__Work required__
All records must be quoted exactly. Omit the pictures.

(Beginning of Records supplied)

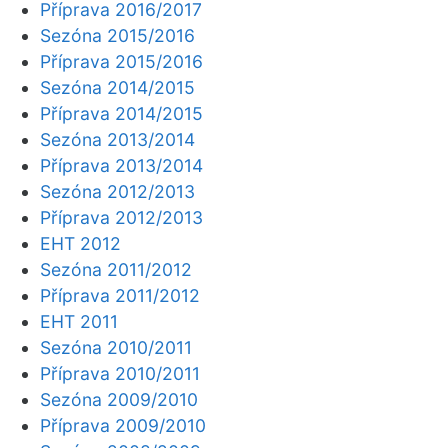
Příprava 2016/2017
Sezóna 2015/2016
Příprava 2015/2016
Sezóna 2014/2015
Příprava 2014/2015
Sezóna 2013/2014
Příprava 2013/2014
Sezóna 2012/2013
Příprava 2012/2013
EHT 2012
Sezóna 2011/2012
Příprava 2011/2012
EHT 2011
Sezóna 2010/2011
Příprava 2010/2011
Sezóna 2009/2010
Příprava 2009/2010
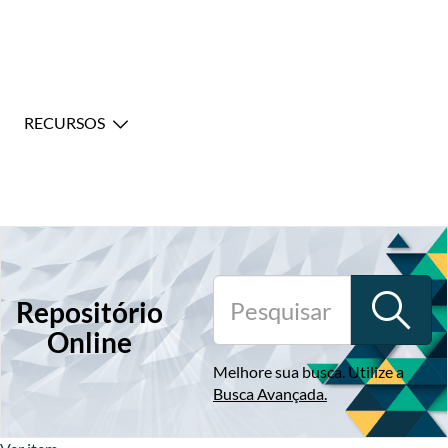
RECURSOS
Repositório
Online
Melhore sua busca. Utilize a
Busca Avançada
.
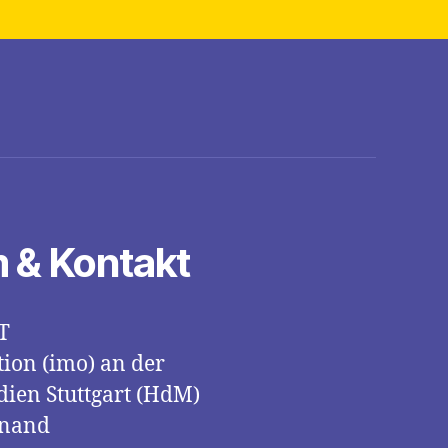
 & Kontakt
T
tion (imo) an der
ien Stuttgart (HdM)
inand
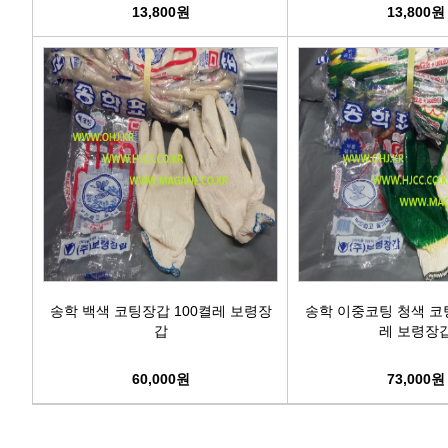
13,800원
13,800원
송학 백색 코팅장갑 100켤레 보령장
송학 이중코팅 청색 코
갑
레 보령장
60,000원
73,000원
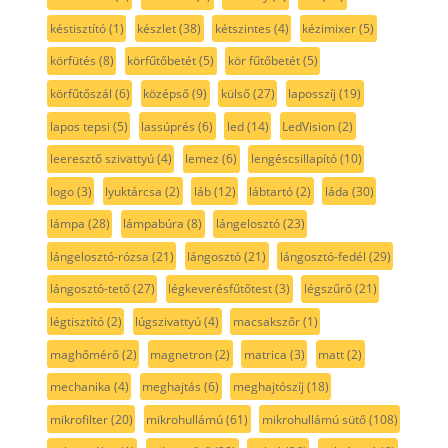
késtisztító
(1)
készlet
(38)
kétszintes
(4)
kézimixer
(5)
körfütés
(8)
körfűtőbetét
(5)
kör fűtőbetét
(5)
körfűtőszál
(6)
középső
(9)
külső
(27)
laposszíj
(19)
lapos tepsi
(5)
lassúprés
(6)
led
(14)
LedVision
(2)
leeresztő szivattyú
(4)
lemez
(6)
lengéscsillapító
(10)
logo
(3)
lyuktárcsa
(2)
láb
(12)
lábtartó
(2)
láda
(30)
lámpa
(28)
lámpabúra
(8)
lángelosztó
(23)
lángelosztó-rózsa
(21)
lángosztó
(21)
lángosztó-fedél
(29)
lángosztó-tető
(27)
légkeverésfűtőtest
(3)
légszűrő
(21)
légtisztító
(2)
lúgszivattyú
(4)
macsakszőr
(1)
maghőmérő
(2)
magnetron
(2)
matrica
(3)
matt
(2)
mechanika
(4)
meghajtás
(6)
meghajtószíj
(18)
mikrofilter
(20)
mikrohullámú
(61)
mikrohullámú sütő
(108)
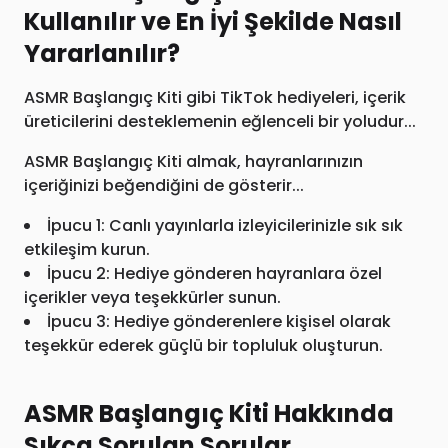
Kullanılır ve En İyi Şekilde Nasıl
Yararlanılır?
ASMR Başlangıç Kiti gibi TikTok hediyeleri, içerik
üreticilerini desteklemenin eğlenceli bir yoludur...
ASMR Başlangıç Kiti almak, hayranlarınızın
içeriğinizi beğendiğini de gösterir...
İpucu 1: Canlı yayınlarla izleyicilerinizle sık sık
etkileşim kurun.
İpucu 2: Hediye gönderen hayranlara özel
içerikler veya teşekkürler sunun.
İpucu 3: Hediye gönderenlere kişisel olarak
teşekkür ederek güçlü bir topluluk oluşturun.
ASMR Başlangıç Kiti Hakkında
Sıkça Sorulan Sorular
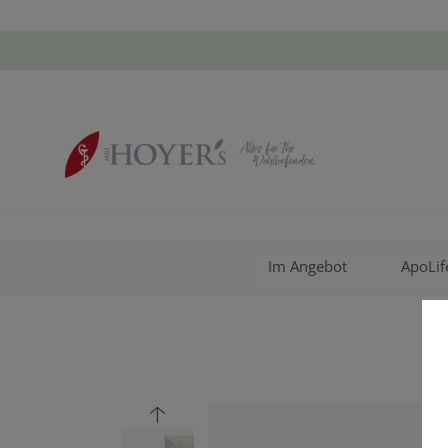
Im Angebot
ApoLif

(End of Records supplied)

__Answer to this problem__
Příprava 2016/2017
Sezóna 2015/2016
Příprava 2015/2016
Sezóna 2014/2015
Příprava 2014/2015
Sezóna 2013/2014
Příprava 2013/2014
Sezóna 2012/2013
Příprava 2012/2013
EHT 2012
Sezóna 2011/2012
Příprava 2011/2012
EHT 2011
Sezóna 2010/2011
Příprava 2010/2011
Sezóna 2009/2010
Příprava 2009/2010
RECURSOS
Repositório
Online
Melhore sua busca. Utilize a
Busca Avançada
.
 & Kontakt
T
tion (imo) an der
ien Stuttgart (HdM)
inand
13,800원
13,800원
송학 백색 코팅장갑 100켤레 보령장
송학 이중코팅 청색 코
갑
레 보령장
60,000원
73,000원
késtisztító
(1)
készlet
(38)
kétszintes
(4)
kézimixer
(5)
körfütés
(8)
körfűtőbetét
(5)
kör fűtőbetét
(5)
körfűtőszál
(6)
középső
(9)
külső
(27)
laposszíj
(19)
lapos tepsi
(5)
lassúprés
(6)
led
(14)
LedVision
(2)
leeresztő szivattyú
(4)
lemez
(6)
lengéscsillapító
(10)
logo
(3)
lyuktárcsa
(2)
láb
(12)
lábtartó
(2)
láda
(30)
lámpa
(28)
lámpabúra
(8)
lángelosztó
(23)
lángelosztó-rózsa
(21)
lángosztó
(21)
lángosztó-fedél
(29)
lángosztó-tető
(27)
légkeverésfűtőtest
(3)
légszűrő
(21)
légtisztító
(2)
lúgszivattyú
(4)
macsakszőr
(1)
maghőmérő
(2)
magnetron
(2)
matrica
(3)
matt
(2)
mechanika
(4)
meghajtás
(6)
meghajtószíj
(18)
mikrofilter
(20)
mikrohullámú
(61)
mikrohullámú sütő
(108)
Kullanılır ve En İyi Şekilde Nasıl
Yararlanılır?
ASMR Başlangıç Kiti gibi TikTok hediyeleri, içerik
üreticilerini desteklemenin eğlenceli bir yoludur...
ASMR Başlangıç Kiti almak, hayranlarınızın
içeriğinizi beğendiğini de gösterir...
İpucu 1: Canlı yayınlarla izleyicilerinizle sık sık
etkileşim kurun.
İpucu 2: Hediye gönderen hayranlara özel
içerikler veya teşekkürler sunun.
İpucu 3: Hediye gönderenlere kişisel olarak
teşekkür ederek güçlü bir topluluk oluşturun.
ASMR Başlangıç Kiti Hakkında
Sıkça Sorulan Sorular
Im Angebot
ApoLif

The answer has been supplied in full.